Professor and Head, Department of Landscape Architecture
220 Architecture 2 Building
t 204.474.7173
f 204.474.7532
Alan.Tate@umanitoba.ca

Education
Alan Tate has a Bachelor's degree in Town and Country Planning and an accredited Diploma in Landscape Design from the University of Manchester, England and a PhD in Architecture from Edinburgh College of Art / Heriot Watt University. He has over twenty years professional experience and is a Fellow and Past President of the United Kingdom Landscape Institute and a registered Landscape Architect. Following five years experience in local government and private practice in Nottingham and London he spent nine years running the Clouston landscape consultancy in Hong Kong, Malaysia, Singapore and Australia before returning to Europe to lead the landscape design team for EuroDisneyland. Tate then spent nine years based in London, running Clifton Design followed by his own private practice before moving to Canada in 1998 to take up a teaching position at the University of Manitoba.
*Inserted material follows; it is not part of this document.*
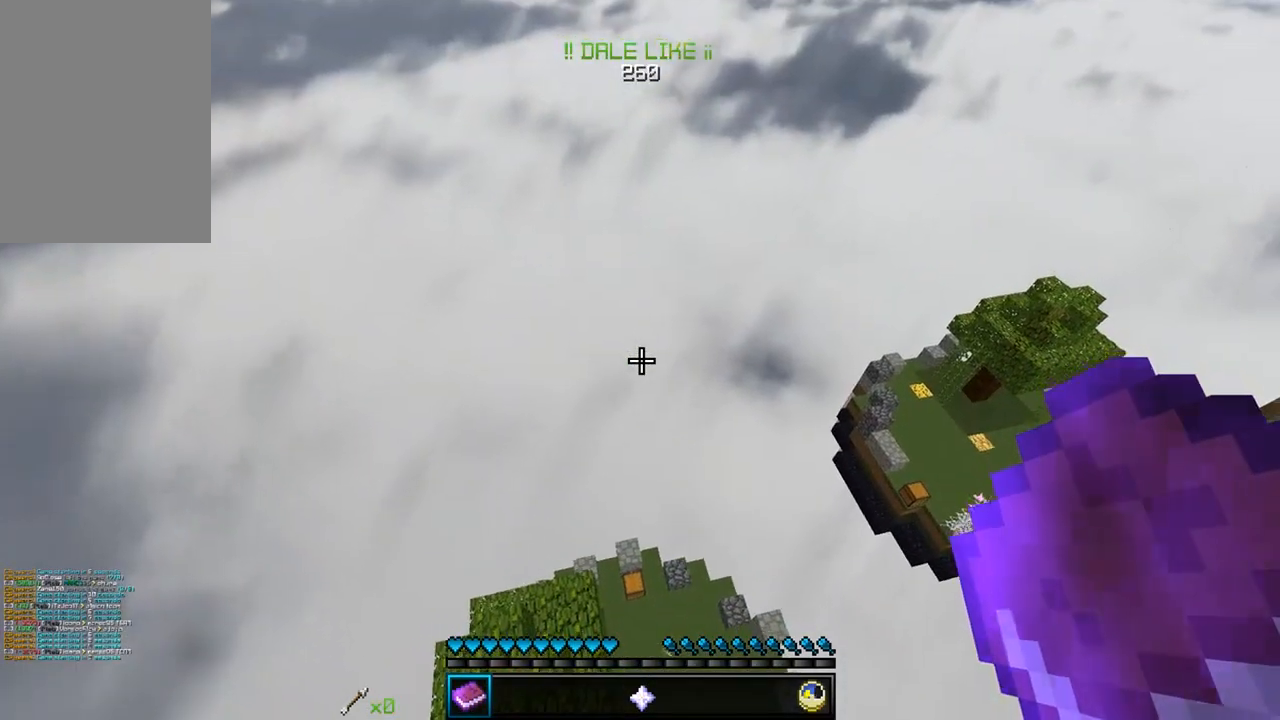
{"keys": [], "mouse": [], "events": [[133, "w", "down"], [233, "d", "down"], [417, "d", "up"], [450, "w", "up"]]}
He was Head of Department from 2000 to 2005, from 2011 to 2013 and again since 2014.

Professional Memberships
Fellow and Past President of the United Kingdom Landscape Institute
Member of the Manitoba Association of Landscape Architects (MALA)
Fellow of the Canadian Society of Landscape Architects (CSLA)

Current Research
Professor Alan Tate has been designing, investigating, writing about and lecturing on urban parks since the early 1980s. His book Great City Parks was published in 2001 and a Chinese-language edition in 2006. In 2009 Tate wrote the entry on City Parks for the Grove/Oxford University Press Encyclopedia of American Art. The Second Edition of Great City Parks was published in March 2015. The book received the Landscape Institute Research + Policy Award for 2015.
Tate completed his PhD in 2010. His thesis Typology and Built Environment examines the history of typological studies in architecture and urban design, and explores the categorization of urban space types on the basis of their generic or suffix names.